── LEHRTEXT

Geschwindigkeitsbegrenzung in Berlin: Senat erst mal doch nicht auf Speed
Mehr Tempo 30 als gedacht könnte bleiben: Das hält sich die SPD zugute – laut CDU-Senatorin Bonde liegt es an einer neuen Regel.

Dass es dazu kommen könnte, schreibt sich die SPD-Fraktion im Abgeordnetenhaus allein zu: Man habe einen „Schnellschuss verhindert“ und eine Prüfung durchgesetzt. Senatorin Bonde sieht das anders – sie macht für die Prüfung schlicht eine neue Regel in der Straßenverkehrsordnung (StVO) verantwortlich.

────

* [IHRE AUFGABE]:
Beantworten Sie zum Lehrtext über Tempo 30 in Berlin diese Fragen:
1. Welche Fraktion im Abgeordnetenhaus sagt von sich, einen „Schnellschuss verhindert“ zu haben?
2. Welcher Partei gehört Senatorin Bonde an?
3. Worauf führt Bonde die Prüfung zurück?

── BEREITGESTELLTE ANGABEN

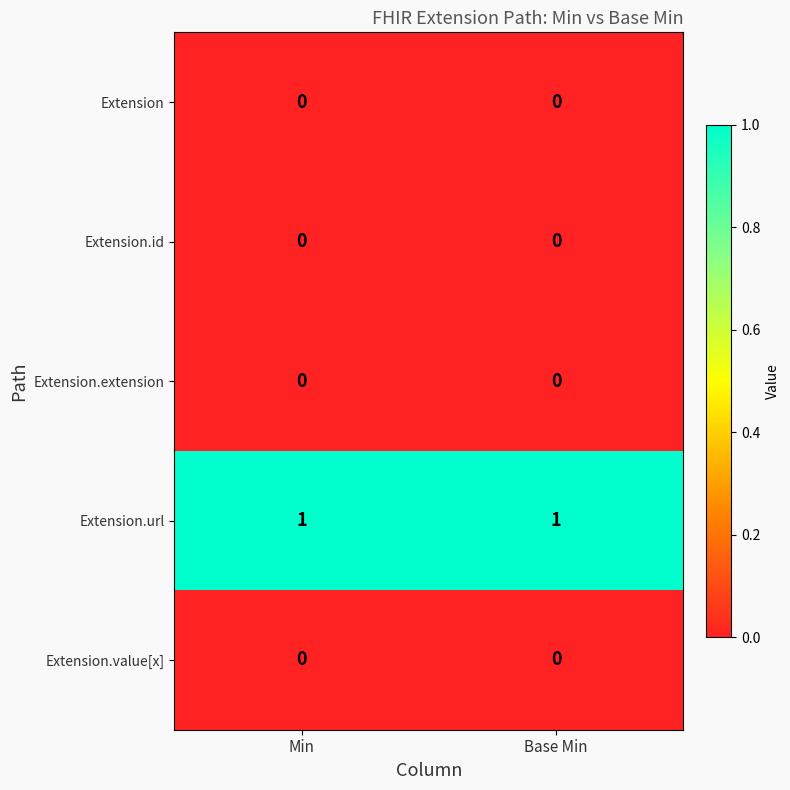

Reading left to right, extract all data points from this chart.

Extension: 0	0
Extension.id: 0	0
Extension.extension: 0	0
Extension.url: 1	1
Extension.value[x]: 0	0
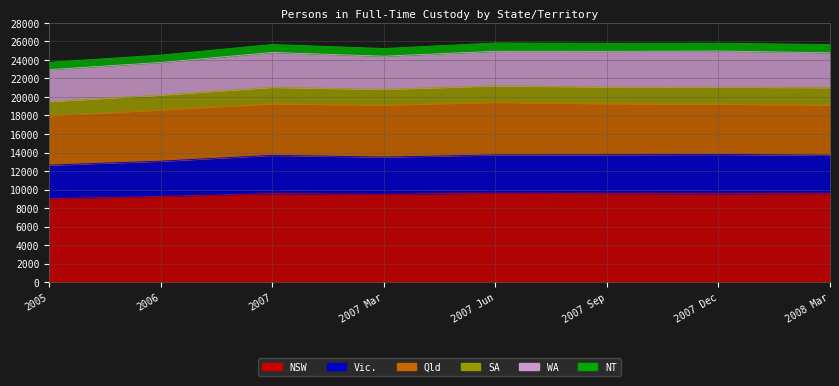

What is the label of the 8th point from the right?

2005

────

* [SCHRIFTLICHE ANTWORT]:
1. Die SPD-Fraktion.
2. Der CDU.
3. Auf eine neue Regel in der Straßenverkehrsordnung (StVO).